Even The New York Times cautioned President Clinton to compromise: “The President had less compelling reasons to veto the continuing budget resolution,” the Times editorialized on November 14, 1995. “His chief stated reason—to protect Medicare patients—is purely political.”
But betting against Bill Clinton in a big political moment has always turned out to be a losing game, and Clinton masterfully turned public opinion against Dole and then House Speaker Newt Gingrich. Today Barack Obama is more popular than any congressional leader, but to paraphrase a famous debate moment, he’s no Bill Clinton. Astoundingly, everyone in this drama, including the president, is more disliked than liked. The president currently sits at a near all-time low in his popularity.
There is nothing about this fight that Barack Obama seems to be enjoying. Clinton loved these mud fights and indeed still does. All you have to do is compare his recent interview with former staffer George Stephanopoulos with President Obama’s Monday-night White House press room appearance. Clinton was eager, excited, equipped with a prepared phrase that seemed spontaneous. Republicans “are betting against America” Clinton scolded. By contrast, Obama, as lately he often has, seemed tired and slightly annoyed, clearly not eager to seize the moment.

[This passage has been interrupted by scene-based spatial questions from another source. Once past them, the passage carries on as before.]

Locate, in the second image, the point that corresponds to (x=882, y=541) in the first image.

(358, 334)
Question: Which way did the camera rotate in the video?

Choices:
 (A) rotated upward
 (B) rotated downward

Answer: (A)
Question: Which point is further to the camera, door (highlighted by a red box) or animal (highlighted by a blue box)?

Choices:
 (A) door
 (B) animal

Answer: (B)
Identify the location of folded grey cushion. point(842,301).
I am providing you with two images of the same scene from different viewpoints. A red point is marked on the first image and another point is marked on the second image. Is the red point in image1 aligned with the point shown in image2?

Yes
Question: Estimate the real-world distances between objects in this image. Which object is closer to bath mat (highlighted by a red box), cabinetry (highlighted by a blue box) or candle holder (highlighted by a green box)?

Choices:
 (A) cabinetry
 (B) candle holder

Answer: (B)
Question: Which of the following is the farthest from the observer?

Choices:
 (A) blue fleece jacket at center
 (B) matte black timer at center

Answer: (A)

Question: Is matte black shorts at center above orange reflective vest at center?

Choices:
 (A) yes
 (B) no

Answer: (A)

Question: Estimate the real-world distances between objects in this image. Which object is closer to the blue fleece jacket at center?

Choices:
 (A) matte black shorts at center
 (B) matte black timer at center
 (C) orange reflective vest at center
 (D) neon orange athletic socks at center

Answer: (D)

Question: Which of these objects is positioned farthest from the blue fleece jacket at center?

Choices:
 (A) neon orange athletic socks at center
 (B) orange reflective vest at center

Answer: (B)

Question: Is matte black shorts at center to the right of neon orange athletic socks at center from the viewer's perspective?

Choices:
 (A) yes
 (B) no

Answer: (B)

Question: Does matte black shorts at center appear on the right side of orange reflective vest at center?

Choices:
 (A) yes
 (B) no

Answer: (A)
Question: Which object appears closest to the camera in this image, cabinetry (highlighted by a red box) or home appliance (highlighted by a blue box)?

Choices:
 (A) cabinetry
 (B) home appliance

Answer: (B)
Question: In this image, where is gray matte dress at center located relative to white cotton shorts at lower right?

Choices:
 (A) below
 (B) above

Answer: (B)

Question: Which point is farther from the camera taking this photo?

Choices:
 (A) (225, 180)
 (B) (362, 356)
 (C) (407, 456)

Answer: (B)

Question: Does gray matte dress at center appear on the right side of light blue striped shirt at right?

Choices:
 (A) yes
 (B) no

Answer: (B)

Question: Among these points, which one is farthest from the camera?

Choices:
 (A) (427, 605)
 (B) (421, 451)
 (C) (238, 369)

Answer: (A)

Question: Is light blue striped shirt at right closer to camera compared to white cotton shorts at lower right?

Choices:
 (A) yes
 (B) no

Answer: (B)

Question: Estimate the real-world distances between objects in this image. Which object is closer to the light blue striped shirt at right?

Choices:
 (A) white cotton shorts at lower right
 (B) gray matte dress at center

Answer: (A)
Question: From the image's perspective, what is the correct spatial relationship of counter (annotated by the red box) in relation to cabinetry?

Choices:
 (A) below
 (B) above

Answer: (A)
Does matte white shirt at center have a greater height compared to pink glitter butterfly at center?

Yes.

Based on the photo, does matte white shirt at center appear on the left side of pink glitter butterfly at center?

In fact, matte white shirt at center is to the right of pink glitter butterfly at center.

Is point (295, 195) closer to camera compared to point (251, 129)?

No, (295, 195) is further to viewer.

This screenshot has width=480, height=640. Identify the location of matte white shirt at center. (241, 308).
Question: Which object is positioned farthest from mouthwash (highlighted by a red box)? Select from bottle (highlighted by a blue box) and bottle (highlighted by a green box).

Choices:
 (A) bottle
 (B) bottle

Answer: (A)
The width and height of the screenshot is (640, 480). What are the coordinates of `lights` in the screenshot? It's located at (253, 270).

So will this be a repeat of 1995? It seems highly unlikely. That shutdown took place in the middle of a presidential race and the Republican presidential nominee, Bob Dole, embodied Washington and the U.S. Senate. No surprise that public anger with Congress gravitated to the man who had been in Congress since 1960.
Now we’re three years from a presidential race and there is no Dole-like figure. If this blows up on Republicans, it’s likely Ted Cruz would face the most “blame,” though it’s hard to know how Republicans would react. It could help him with the hard core, but if these events were seen as costing Republicans seats, Cruz could possibly suffer damage with Republican primary voters in 2016.
But so what if Ted Cruz ended up damaged? Another Republican, possibly a governor, will emerge, and by 2016 this will likely seem like ancient history.
In these situations, the greatest risk and reward lies with the most dominant player—the president. I expect his lack of enthusiasm for the fight—see this piece by Michael Tomasky—is in part due to his innate caution. He likely sees Republicans like Cruz as overreaching and he doesn’t want to be likewise exposed.
There is always the chance the president could emerge as a hero with increased support and renewed personal passion. But it’s more likely this will play out like the debt-ceiling fight in August of 2011 and the recent sequester squabble.
Some players will have better-than-worse moments, but at the end it will be seen by the majority of the public as a muddled mess and further proof of Washington dysfunction. Everyone will emerge a bit smaller (though to Republicans, Cruz could emerge enhanced). For the president who was elected promising to “bend history’s arc” and transform Washington, this is likely to be a moment he wishes had not happened.
Regardless of the outcome, this is not the kind of political fight I relish. It’s easily confusing to the public and lacks a clear path to victory, more congressional trench warfare than shock and awe. Were I a Republican on the Hill, I’d be looking for a way to declare victory and pull out. In the end, that’s most likely the tact both sides will take, if only because the risk is greater than the reward.